The Son Will Rise Soon in the East: Glancing Away

The Son Will Rise Soon in the East: Glancing Away April 26, 2019
Saint George, Houston

Easter is past, but Pascha is almost here for the Orthodox.

Death was the plan when people chose badly. The Cross of Jesus was the way God redeemed death by making it a gateway to Paradise.

Love lets the beloved reject even what is good, true, and beautiful, because love does not demand acceptance. Yet if a person rejects love, as is his right, then he rejects all that might have been. When humankind rejects God, we turn our backs on the grounds of goodness, truth, and beauty. We didn’t mean to do this: we just wanted what we wanted without God and His ways.

God left all the goodness, truth, and beauty He created around for us, but without God, humanity cannot keep from warping the good, twisting the truth, and objectifying beauty. The offer of help was always there, but most of us are too busy to think. We go from experience to experience until life is gone and we simply run out of time to say “yes.”

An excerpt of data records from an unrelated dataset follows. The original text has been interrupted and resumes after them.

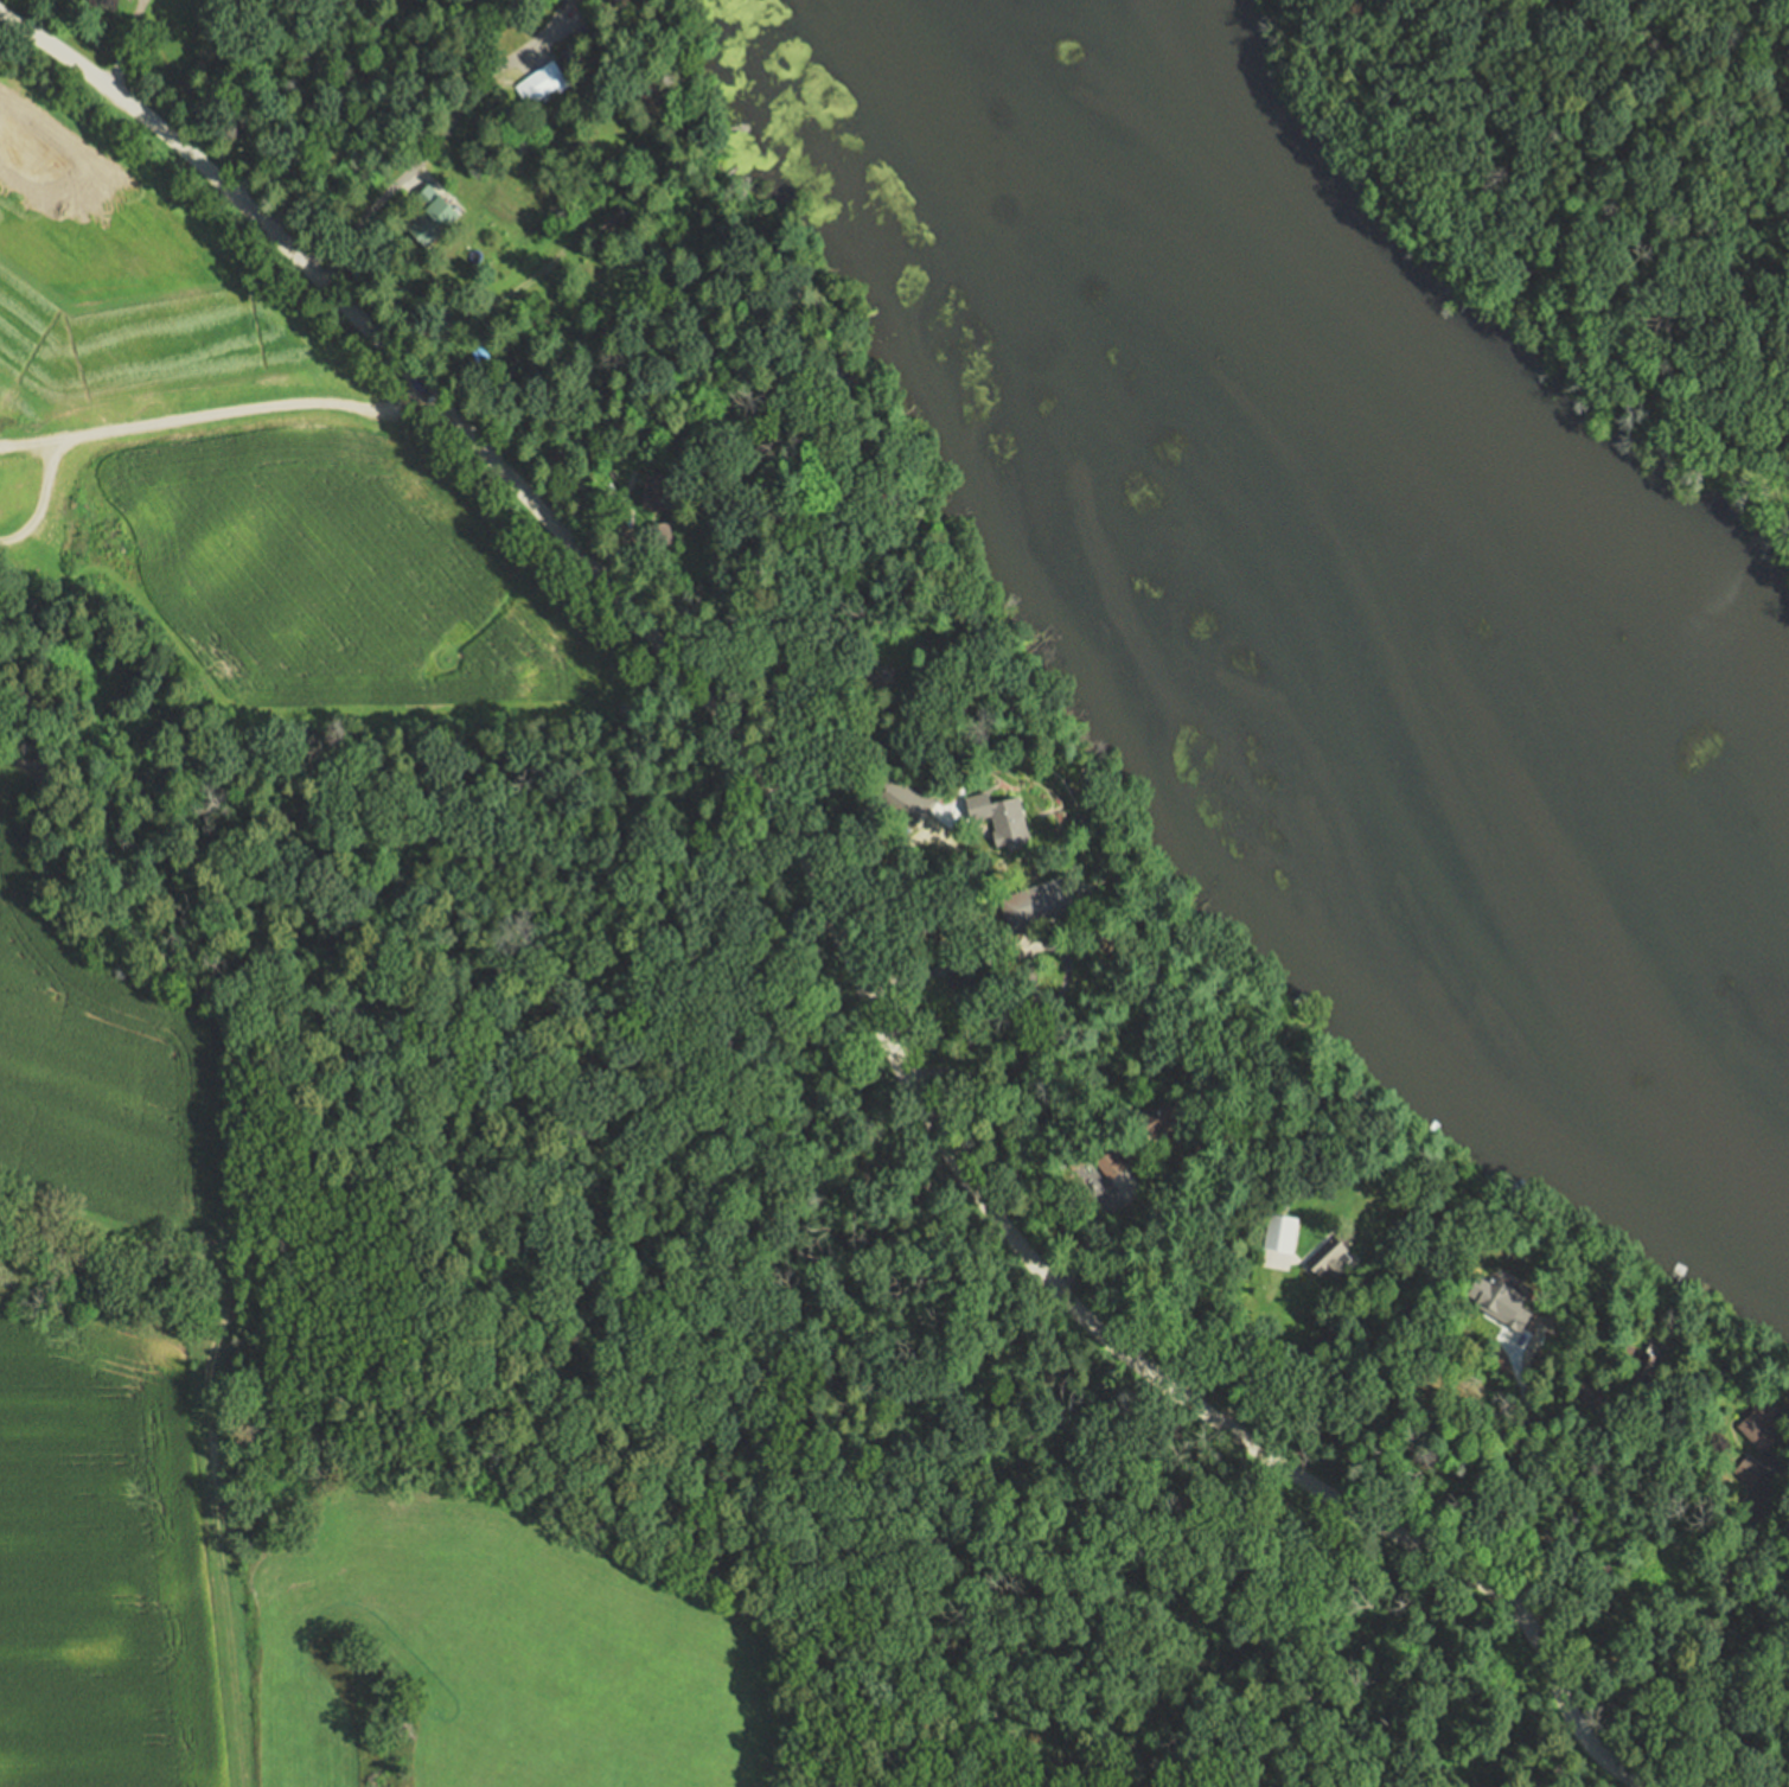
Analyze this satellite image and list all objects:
building: (613, 1)
building: (621, 1)
road: (123, 46)
building: (537, 83)
road: (255, 92)
road: (302, 98)
road: (364, 114)
road: (438, 143)
building: (429, 219)
building: (609, 219)
road: (496, 301)
building: (779, 303)
building: (831, 379)
building: (655, 490)
building: (657, 534)
river: (1312, 542)
road: (640, 569)
road: (784, 592)
building: (887, 665)
road: (845, 732)
building: (887, 796)
building: (999, 816)
road: (961, 879)
building: (1037, 898)
road: (828, 912)
road: (1064, 972)
building: (961, 977)
road: (1030, 979)
building: (1134, 1138)
building: (1273, 1232)
road: (1092, 1235)
building: (1321, 1256)
building: (1508, 1273)
road: (1252, 1351)
building: (1634, 1371)
building: (1586, 1393)
building: (1758, 1428)
road: (1526, 1442)
building: (1751, 1470)
road: (1555, 1505)
road: (210, 1508)
road: (1698, 1625)

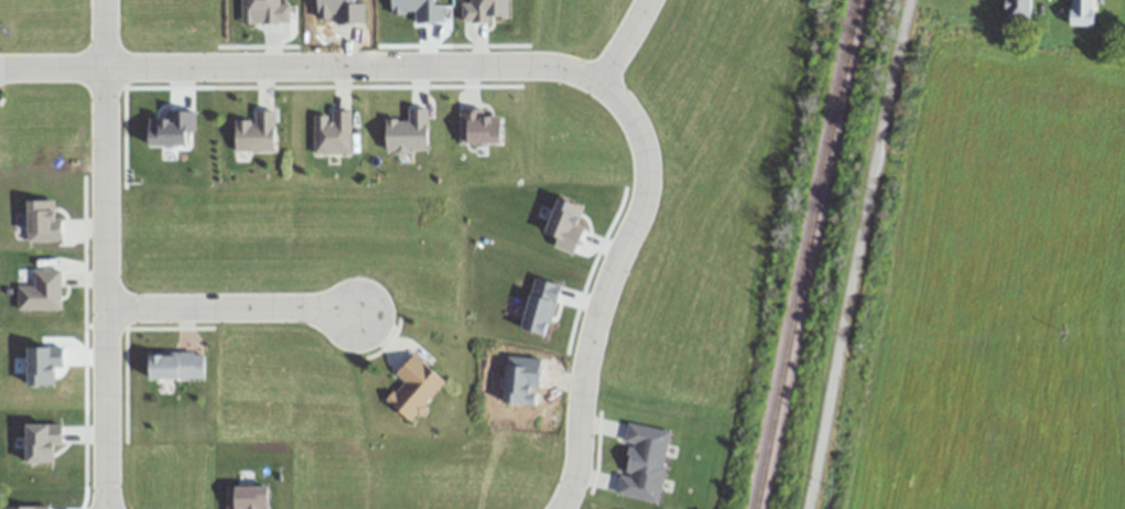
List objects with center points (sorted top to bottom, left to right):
building: (1017, 9)
road: (103, 33)
road: (622, 41)
road: (301, 65)
building: (331, 132)
building: (254, 133)
railway: (799, 254)
road: (854, 254)
road: (103, 288)
road: (602, 288)
building: (40, 292)
road: (230, 306)
building: (175, 366)
building: (414, 386)
building: (642, 462)

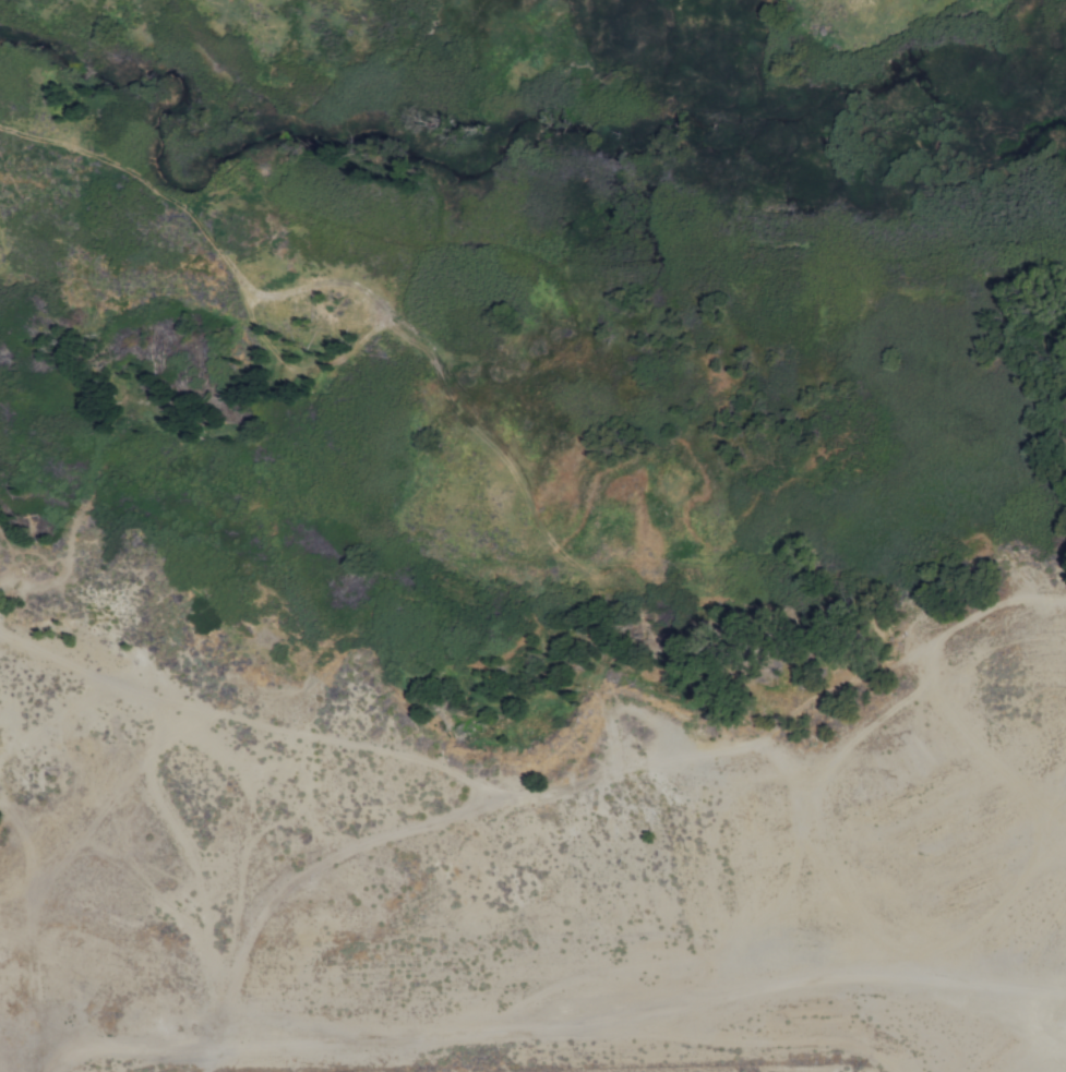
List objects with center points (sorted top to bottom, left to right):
road: (254, 718)
road: (589, 775)
road: (555, 1020)
airport: (664, 1066)

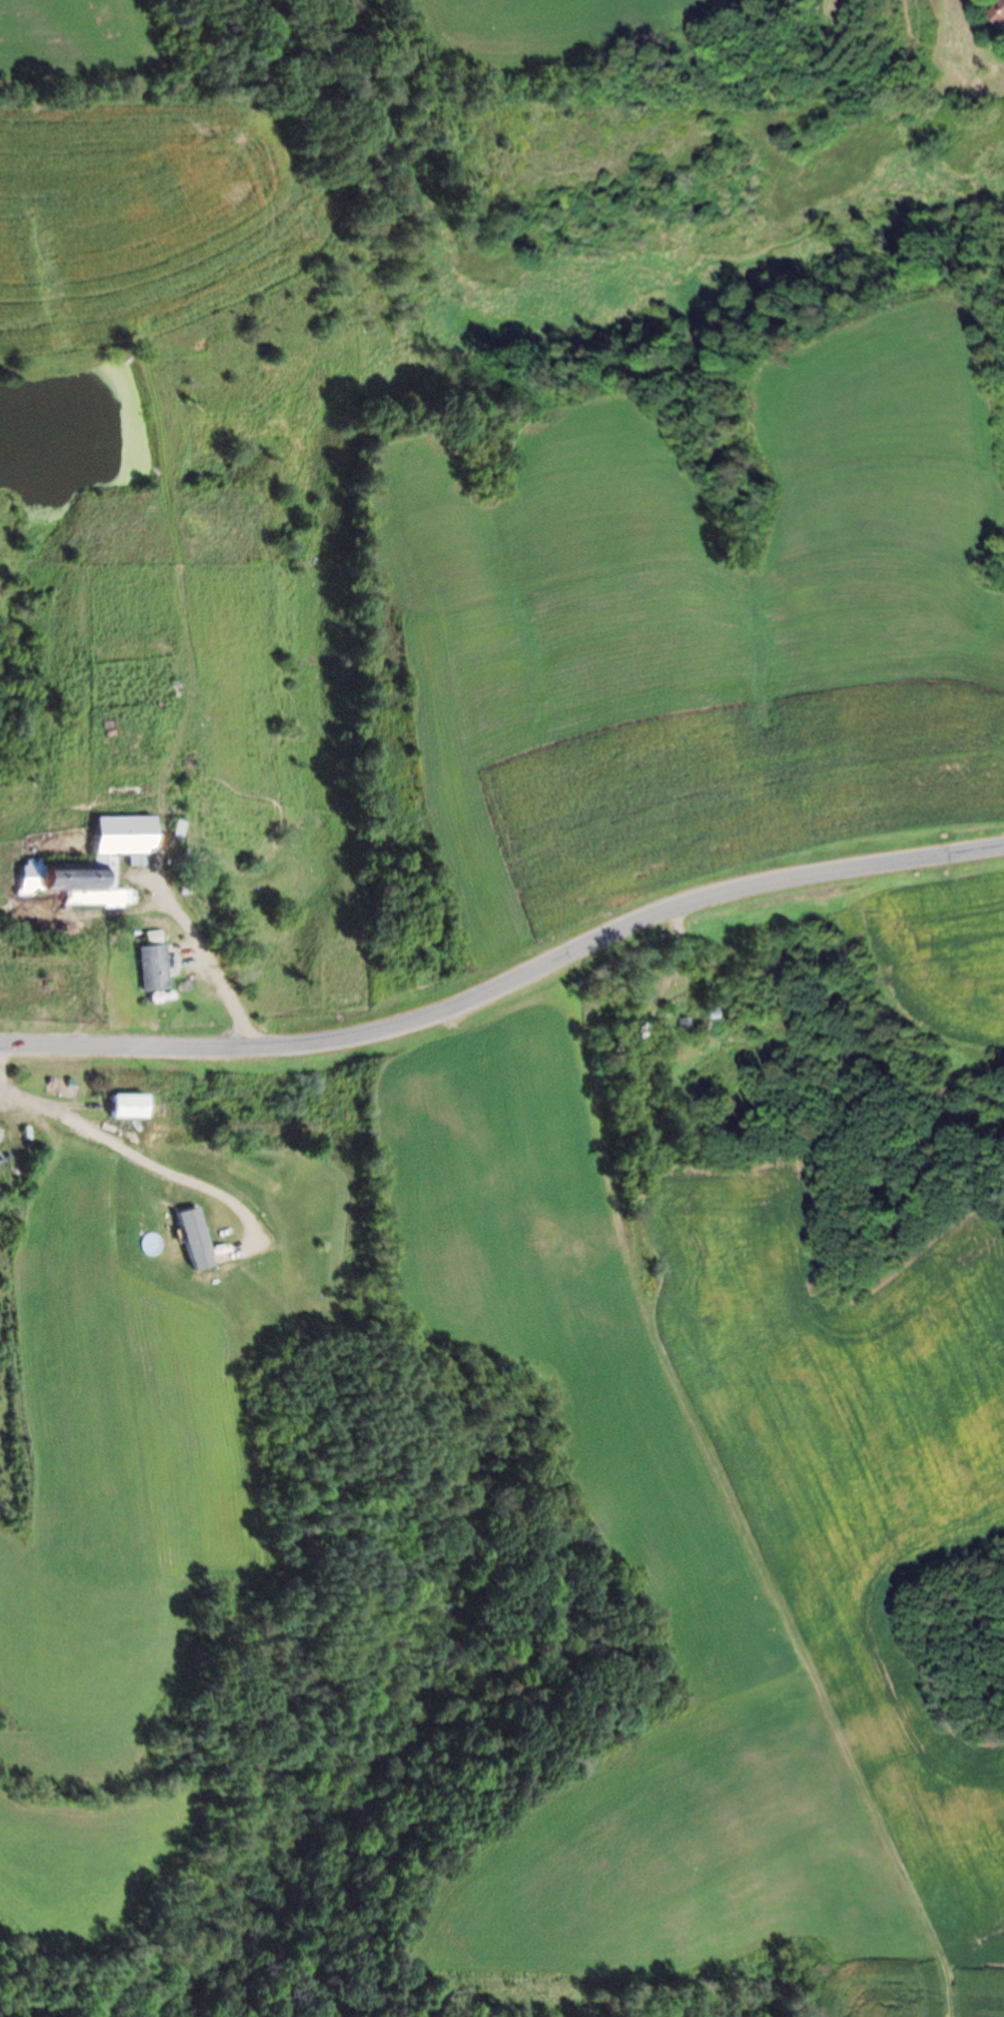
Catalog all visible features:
building: (996, 11)
building: (93, 866)
road: (207, 961)
building: (155, 963)
road: (507, 983)
building: (684, 1023)
building: (125, 1106)
road: (144, 1155)

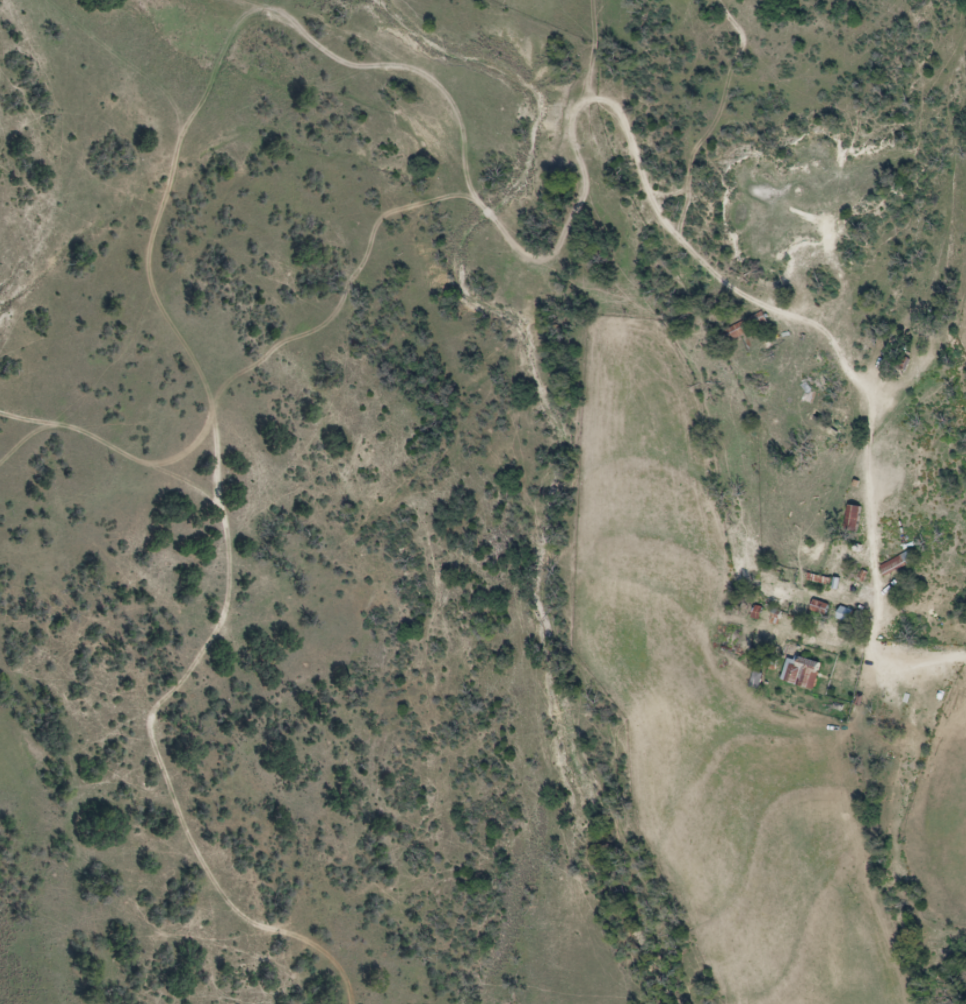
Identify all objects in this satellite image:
building: (859, 516)
building: (900, 562)
building: (849, 615)
road: (884, 618)
building: (735, 638)
building: (805, 672)

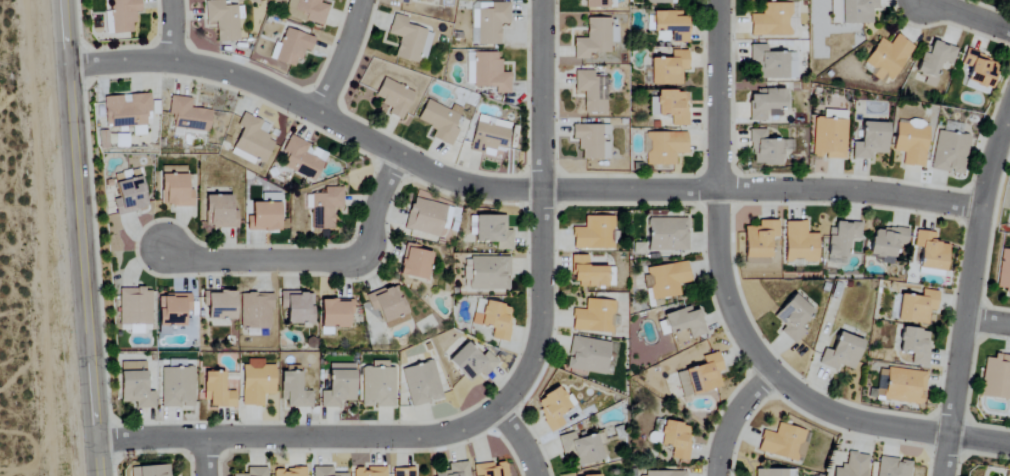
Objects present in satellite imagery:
building: (426, 0)
building: (1009, 0)
building: (402, 1)
building: (655, 1)
building: (596, 4)
building: (307, 10)
building: (852, 11)
building: (123, 15)
road: (966, 15)
building: (222, 20)
building: (771, 20)
building: (487, 22)
building: (671, 24)
road: (169, 31)
building: (406, 39)
building: (593, 39)
road: (341, 57)
building: (888, 58)
building: (935, 61)
building: (771, 64)
building: (668, 69)
building: (486, 72)
building: (591, 91)
building: (393, 98)
building: (766, 104)
building: (671, 106)
building: (126, 110)
building: (187, 115)
building: (439, 121)
road: (1007, 127)
building: (829, 135)
building: (489, 136)
building: (252, 140)
building: (592, 141)
building: (870, 141)
building: (911, 142)
building: (663, 148)
building: (766, 149)
building: (949, 152)
building: (302, 158)
building: (173, 187)
road: (510, 189)
building: (128, 196)
building: (1009, 206)
building: (325, 208)
road: (539, 210)
building: (218, 212)
building: (263, 217)
building: (424, 217)
building: (493, 231)
building: (594, 234)
building: (667, 235)
road: (80, 238)
building: (841, 240)
building: (759, 241)
building: (800, 243)
building: (886, 243)
building: (930, 251)
road: (318, 261)
building: (414, 263)
road: (971, 271)
building: (466, 273)
building: (489, 273)
building: (587, 273)
building: (1004, 273)
building: (665, 280)
building: (220, 305)
building: (387, 306)
building: (134, 307)
building: (296, 307)
building: (917, 307)
building: (172, 309)
building: (255, 311)
building: (334, 313)
building: (594, 317)
road: (733, 318)
building: (793, 318)
building: (494, 320)
building: (685, 322)
road: (987, 322)
building: (915, 345)
building: (841, 353)
building: (587, 355)
building: (471, 363)
building: (700, 376)
building: (996, 378)
building: (256, 382)
building: (421, 384)
building: (134, 385)
building: (229, 385)
building: (337, 386)
building: (377, 386)
building: (905, 386)
building: (176, 387)
building: (215, 392)
building: (293, 392)
building: (553, 408)
road: (733, 418)
road: (298, 435)
road: (521, 438)
building: (675, 440)
building: (782, 443)
building: (581, 448)
road: (944, 455)
road: (204, 456)
building: (852, 466)
building: (893, 467)
building: (454, 470)
building: (491, 470)
building: (149, 471)
building: (369, 471)
building: (254, 472)
building: (288, 472)
building: (403, 472)
building: (773, 473)
building: (663, 474)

Death was a severe mercy from God that cut off the endless degeneration and greater pain that would have resulted from endless life in this time. What could be done?

There are many ways of understanding the Cross: some are theological, others philosophical. None can capture all of what was happening. The event was that rich with meaning. The life of Jesus was God coming as a human and living among us. God experienced birth, growth, and life in our midst. He taught, healed, delivered, and did good wherever He went. Mostly those with power rejected Him and those without looked to Him with hope.

Power seemed to win at the Cross: Rome always won, power won.

Or did it?

Jesus refused hate, despair, and God experienced what it was for a man to die. Jesus’ human nature dragged Him down to the place of the dead, His Divine nature broke the gates of death and let captives free.

The movies love the gore, while the Gospels pass over it quickly. Nobody had to tell an ancient Jewish person that crosses were bloody and brutal. The Romans had taught that lesson well. Instead, the Gospels assume the pain and focus on the triumphant man: loving His mother, forgiving His enemies, saving one of the thieves who died with HIm. The cross was diabolical, but Jesus made it holy.

The most ancient images we have show Jesus falling asleep peacefully. He gave up His life to God. Nobody could take His life, He let humanity choose to kill Him, reject love. Of course the cross was bloody, blood that never loses power to save us. Yes, but the blood flowed because of sin, while the good God-man was intent to rescue the dead and set us all free. The Church glances away from the gore made by tyrants and turns to the love of the Lord.

Holy Friday is suffering in surgery as death is transformed to a potential pathway to Paradise. Jesus rejected the power that could have saved Himself, but left captives enslaved. Instead, Jesus picked solidarity with everyone who ever suffered unjustly and then forgave those that killed Him.

The Cross gives us a choice: we can choose life or death. We can look at the Cross and see bloody tyrants winning or we can see the God-man loving us to the end. We can chose a God who knows our pain and will spend eternity healing all the hurts of history. 

Lord Jesus Christ, son of God, have mercy on me a sinner.